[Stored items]
=== Section Start ===

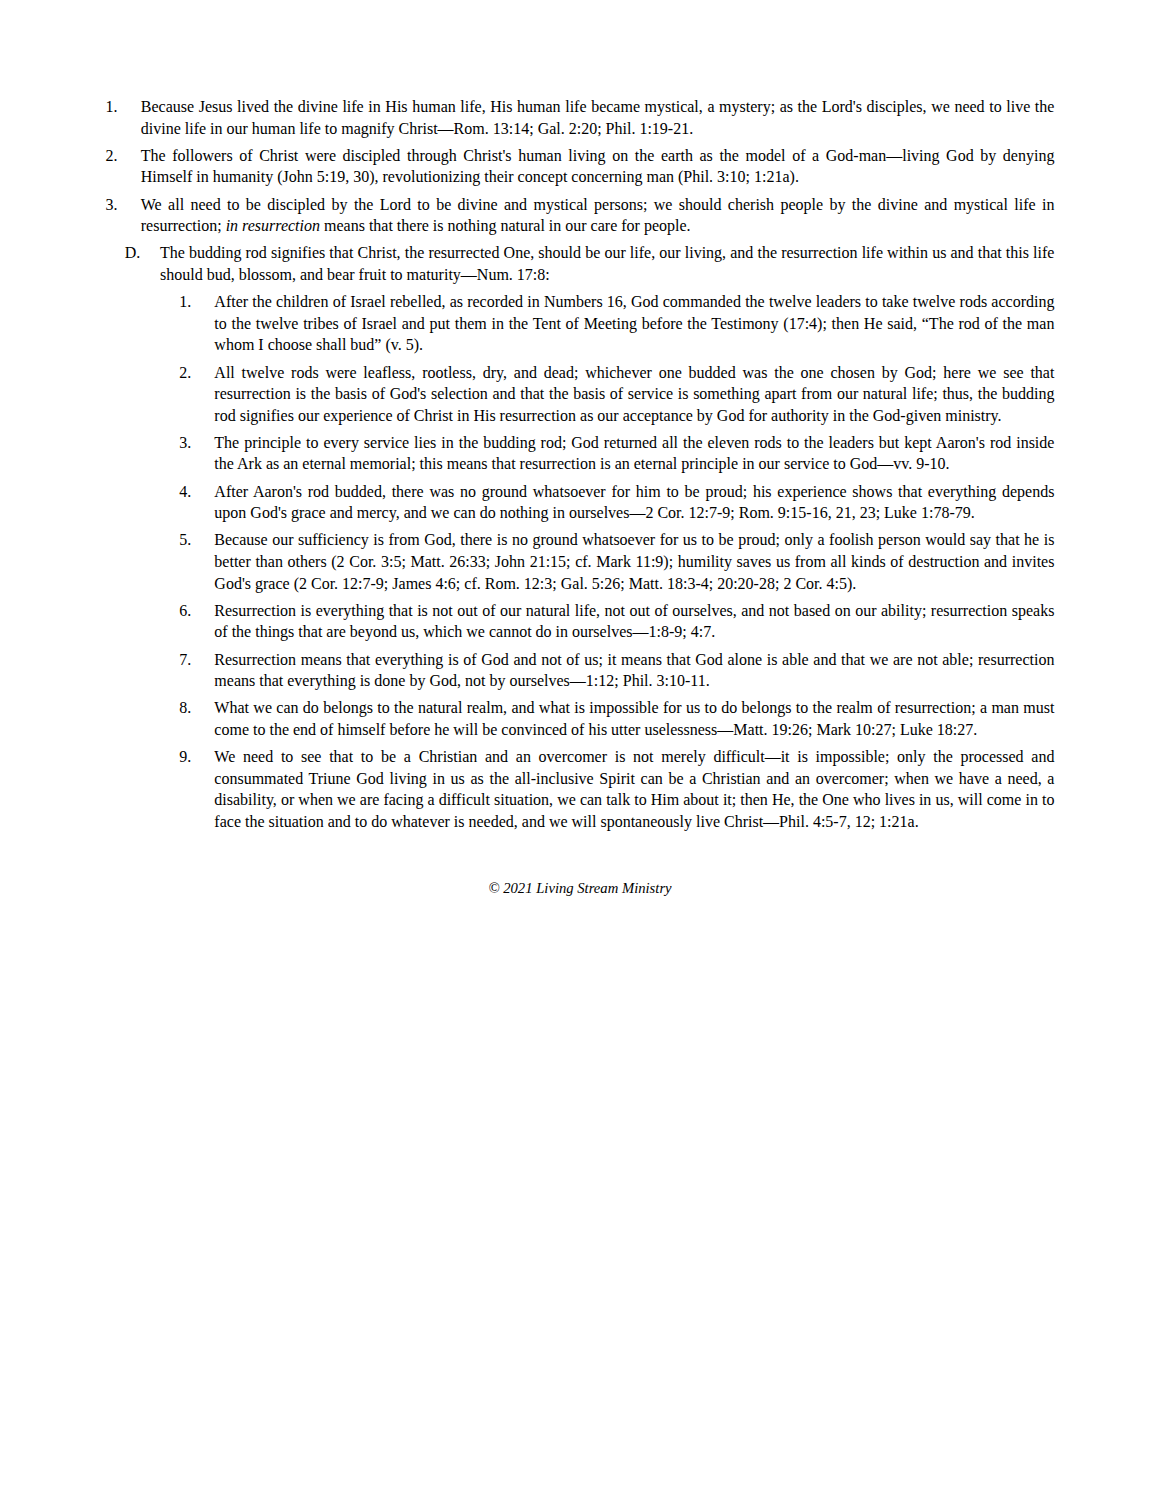1. Because Jesus lived the divine life in His human life, His human life became mystical, a mystery; as the Lord's disciples, we need to live the divine life in our human life to magnify Christ—Rom. 13:14; Gal. 2:20; Phil. 1:19-21.
2. The followers of Christ were discipled through Christ's human living on the earth as the model of a God-man—living God by denying Himself in humanity (John 5:19, 30), revolutionizing their concept concerning man (Phil. 3:10; 1:21a).
3. We all need to be discipled by the Lord to be divine and mystical persons; we should cherish people by the divine and mystical life in resurrection; in resurrection means that there is nothing natural in our care for people.
D. The budding rod signifies that Christ, the resurrected One, should be our life, our living, and the resurrection life within us and that this life should bud, blossom, and bear fruit to maturity—Num. 17:8:
1. After the children of Israel rebelled, as recorded in Numbers 16, God commanded the twelve leaders to take twelve rods according to the twelve tribes of Israel and put them in the Tent of Meeting before the Testimony (17:4); then He said, “The rod of the man whom I choose shall bud” (v. 5).
2. All twelve rods were leafless, rootless, dry, and dead; whichever one budded was the one chosen by God; here we see that resurrection is the basis of God's selection and that the basis of service is something apart from our natural life; thus, the budding rod signifies our experience of Christ in His resurrection as our acceptance by God for authority in the God-given ministry.
3. The principle to every service lies in the budding rod; God returned all the eleven rods to the leaders but kept Aaron's rod inside the Ark as an eternal memorial; this means that resurrection is an eternal principle in our service to God—vv. 9-10.
4. After Aaron's rod budded, there was no ground whatsoever for him to be proud; his experience shows that everything depends upon God's grace and mercy, and we can do nothing in ourselves—2 Cor. 12:7-9; Rom. 9:15-16, 21, 23; Luke 1:78-79.
5. Because our sufficiency is from God, there is no ground whatsoever for us to be proud; only a foolish person would say that he is better than others (2 Cor. 3:5; Matt. 26:33; John 21:15; cf. Mark 11:9); humility saves us from all kinds of destruction and invites God's grace (2 Cor. 12:7-9; James 4:6; cf. Rom. 12:3; Gal. 5:26; Matt. 18:3-4; 20:20-28; 2 Cor. 4:5).
6. Resurrection is everything that is not out of our natural life, not out of ourselves, and not based on our ability; resurrection speaks of the things that are beyond us, which we cannot do in ourselves—1:8-9; 4:7.
7. Resurrection means that everything is of God and not of us; it means that God alone is able and that we are not able; resurrection means that everything is done by God, not by ourselves—1:12; Phil. 3:10-11.
8. What we can do belongs to the natural realm, and what is impossible for us to do belongs to the realm of resurrection; a man must come to the end of himself before he will be convinced of his utter uselessness—Matt. 19:26; Mark 10:27; Luke 18:27.
9. We need to see that to be a Christian and an overcomer is not merely difficult—it is impossible; only the processed and consummated Triune God living in us as the all-inclusive Spirit can be a Christian and an overcomer; when we have a need, a disability, or when we are facing a difficult situation, we can talk to Him about it; then He, the One who lives in us, will come in to face the situation and to do whatever is needed, and we will spontaneously live Christ—Phil. 4:5-7, 12; 1:21a.
© 2021 Living Stream Ministry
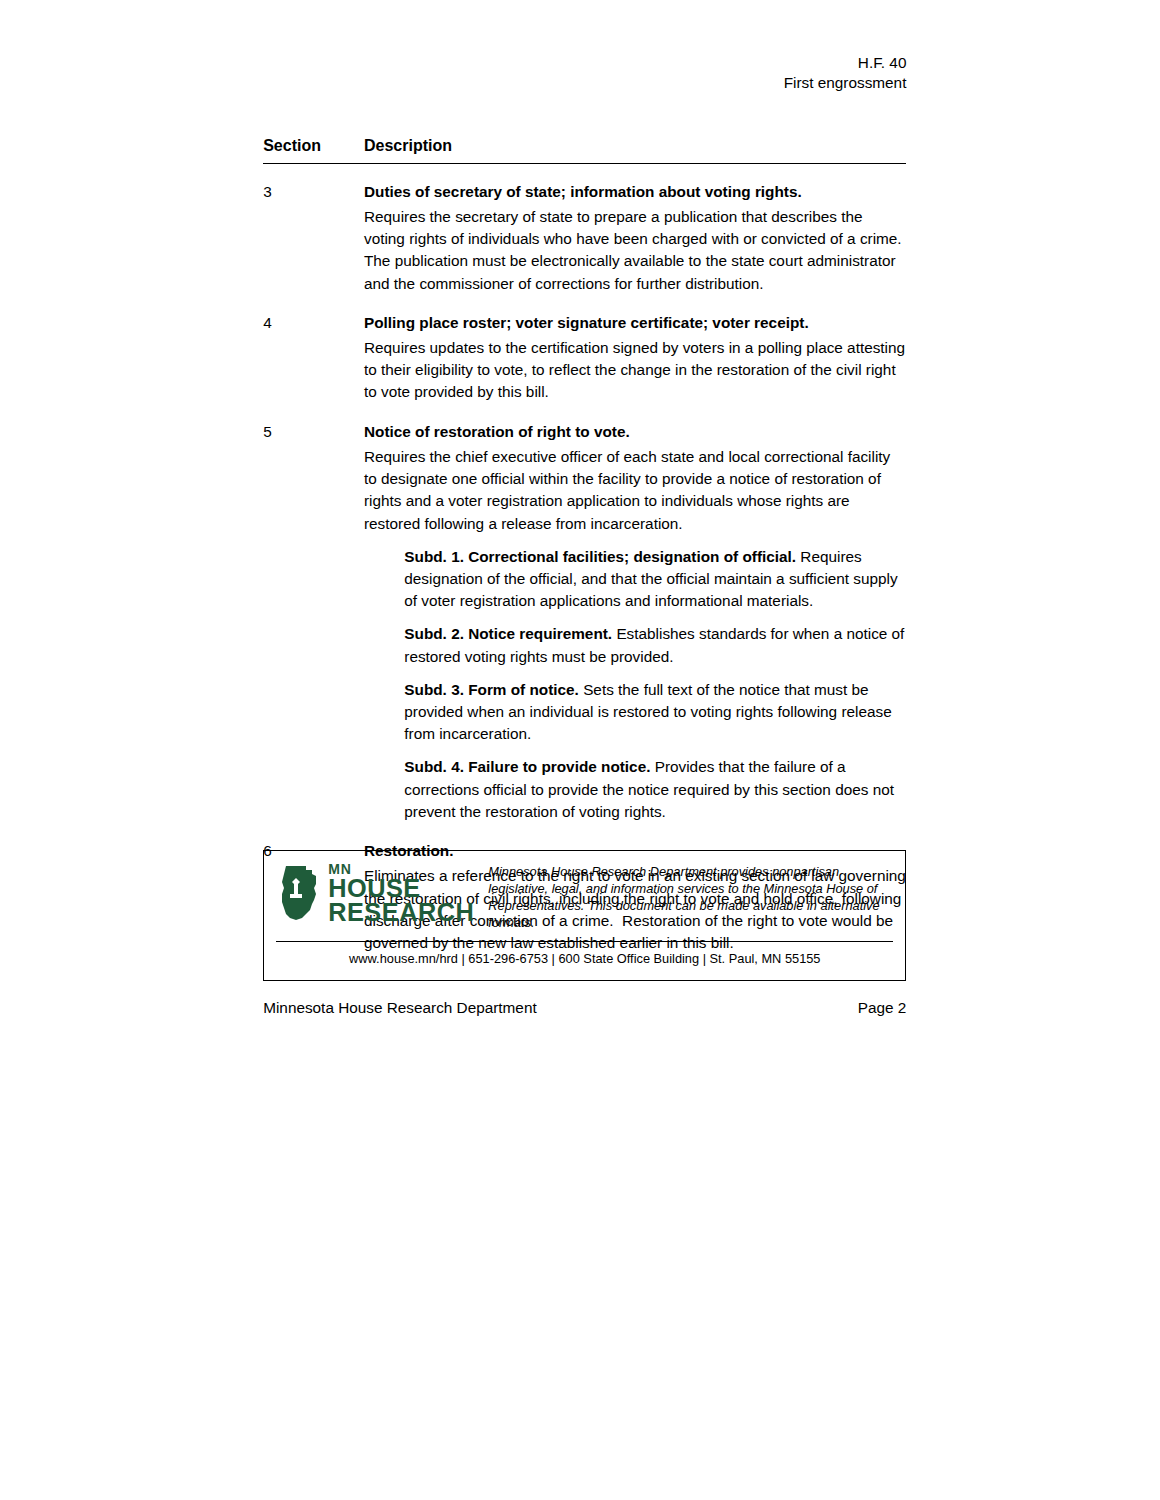H.F. 40
First engrossment
| Section | Description |
| --- | --- |
| 3 | Duties of secretary of state; information about voting rights. Requires the secretary of state to prepare a publication that describes the voting rights of individuals who have been charged with or convicted of a crime. The publication must be electronically available to the state court administrator and the commissioner of corrections for further distribution. |
| 4 | Polling place roster; voter signature certificate; voter receipt. Requires updates to the certification signed by voters in a polling place attesting to their eligibility to vote, to reflect the change in the restoration of the civil right to vote provided by this bill. |
| 5 | Notice of restoration of right to vote. Requires the chief executive officer of each state and local correctional facility to designate one official within the facility to provide a notice of restoration of rights and a voter registration application to individuals whose rights are restored following a release from incarceration. Subd. 1. Correctional facilities; designation of official. Requires designation of the official, and that the official maintain a sufficient supply of voter registration applications and informational materials. Subd. 2. Notice requirement. Establishes standards for when a notice of restored voting rights must be provided. Subd. 3. Form of notice. Sets the full text of the notice that must be provided when an individual is restored to voting rights following release from incarceration. Subd. 4. Failure to provide notice. Provides that the failure of a corrections official to provide the notice required by this section does not prevent the restoration of voting rights. |
| 6 | Restoration. Eliminates a reference to the right to vote in an existing section of law governing the restoration of civil rights, including the right to vote and hold office, following discharge after conviction of a crime. Restoration of the right to vote would be governed by the new law established earlier in this bill. |
MN HOUSE RESEARCH
Minnesota House Research Department provides nonpartisan legislative, legal, and information services to the Minnesota House of Representatives. This document can be made available in alternative formats.
www.house.mn/hrd | 651-296-6753 | 600 State Office Building | St. Paul, MN 55155
Minnesota House Research Department Page 2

=== Section End ===

*Task requirements*.
Please retype all the entries word for word, omitting the pictures.

*Output of the task*.
1. Because Jesus lived the divine life in His human life, His human life became mystical, a mystery; as the Lord's disciples, we need to live the divine life in our human life to magnify Christ—Rom. 13:14; Gal. 2:20; Phil. 1:19-21.
2. The followers of Christ were discipled through Christ's human living on the earth as the model of a God-man—living God by denying Himself in humanity (John 5:19, 30), revolutionizing their concept concerning man (Phil. 3:10; 1:21a).
3. We all need to be discipled by the Lord to be divine and mystical persons; we should cherish people by the divine and mystical life in resurrection; in resurrection means that there is nothing natural in our care for people.
D. The budding rod signifies that Christ, the resurrected One, should be our life, our living, and the resurrection life within us and that this life should bud, blossom, and bear fruit to maturity—Num. 17:8:
1. After the children of Israel rebelled, as recorded in Numbers 16, God commanded the twelve leaders to take twelve rods according to the twelve tribes of Israel and put them in the Tent of Meeting before the Testimony (17:4); then He said, “The rod of the man whom I choose shall bud” (v. 5).
2. All twelve rods were leafless, rootless, dry, and dead; whichever one budded was the one chosen by God; here we see that resurrection is the basis of God's selection and that the basis of service is something apart from our natural life; thus, the budding rod signifies our experience of Christ in His resurrection as our acceptance by God for authority in the God-given ministry.
3. The principle to every service lies in the budding rod; God returned all the eleven rods to the leaders but kept Aaron's rod inside the Ark as an eternal memorial; this means that resurrection is an eternal principle in our service to God—vv. 9-10.
4. After Aaron's rod budded, there was no ground whatsoever for him to be proud; his experience shows that everything depends upon God's grace and mercy, and we can do nothing in ourselves—2 Cor. 12:7-9; Rom. 9:15-16, 21, 23; Luke 1:78-79.
5. Because our sufficiency is from God, there is no ground whatsoever for us to be proud; only a foolish person would say that he is better than others (2 Cor. 3:5; Matt. 26:33; John 21:15; cf. Mark 11:9); humility saves us from all kinds of destruction and invites God's grace (2 Cor. 12:7-9; James 4:6; cf. Rom. 12:3; Gal. 5:26; Matt. 18:3-4; 20:20-28; 2 Cor. 4:5).
6. Resurrection is everything that is not out of our natural life, not out of ourselves, and not based on our ability; resurrection speaks of the things that are beyond us, which we cannot do in ourselves—1:8-9; 4:7.
7. Resurrection means that everything is of God and not of us; it means that God alone is able and that we are not able; resurrection means that everything is done by God, not by ourselves—1:12; Phil. 3:10-11.
8. What we can do belongs to the natural realm, and what is impossible for us to do belongs to the realm of resurrection; a man must come to the end of himself before he will be convinced of his utter uselessness—Matt. 19:26; Mark 10:27; Luke 18:27.
9. We need to see that to be a Christian and an overcomer is not merely difficult—it is impossible; only the processed and consummated Triune God living in us as the all-inclusive Spirit can be a Christian and an overcomer; when we have a need, a disability, or when we are facing a difficult situation, we can talk to Him about it; then He, the One who lives in us, will come in to face the situation and to do whatever is needed, and we will spontaneously live Christ—Phil. 4:5-7, 12; 1:21a.
© 2021 Living Stream Ministry
H.F. 40
First engrossment
| Section | Description |
| --- | --- |
| 3 | Duties of secretary of state; information about voting rights. Requires the secretary of state to prepare a publication that describes the voting rights of individuals who have been charged with or convicted of a crime. The publication must be electronically available to the state court administrator and the commissioner of corrections for further distribution. |
| 4 | Polling place roster; voter signature certificate; voter receipt. Requires updates to the certification signed by voters in a polling place attesting to their eligibility to vote, to reflect the change in the restoration of the civil right to vote provided by this bill. |
| 5 | Notice of restoration of right to vote. Requires the chief executive officer of each state and local correctional facility to designate one official within the facility to provide a notice of restoration of rights and a voter registration application to individuals whose rights are restored following a release from incarceration. Subd. 1. Correctional facilities; designation of official. Requires designation of the official, and that the official maintain a sufficient supply of voter registration applications and informational materials. Subd. 2. Notice requirement. Establishes standards for when a notice of restored voting rights must be provided. Subd. 3. Form of notice. Sets the full text of the notice that must be provided when an individual is restored to voting rights following release from incarceration. Subd. 4. Failure to provide notice. Provides that the failure of a corrections official to provide the notice required by this section does not prevent the restoration of voting rights. |
| 6 | Restoration. Eliminates a reference to the right to vote in an existing section of law governing the restoration of civil rights, including the right to vote and hold office, following discharge after conviction of a crime. Restoration of the right to vote would be governed by the new law established earlier in this bill. |
MN HOUSE RESEARCH
Minnesota House Research Department provides nonpartisan legislative, legal, and information services to the Minnesota House of Representatives. This document can be made available in alternative formats.
www.house.mn/hrd | 651-296-6753 | 600 State Office Building | St. Paul, MN 55155
Minnesota House Research Department Page 2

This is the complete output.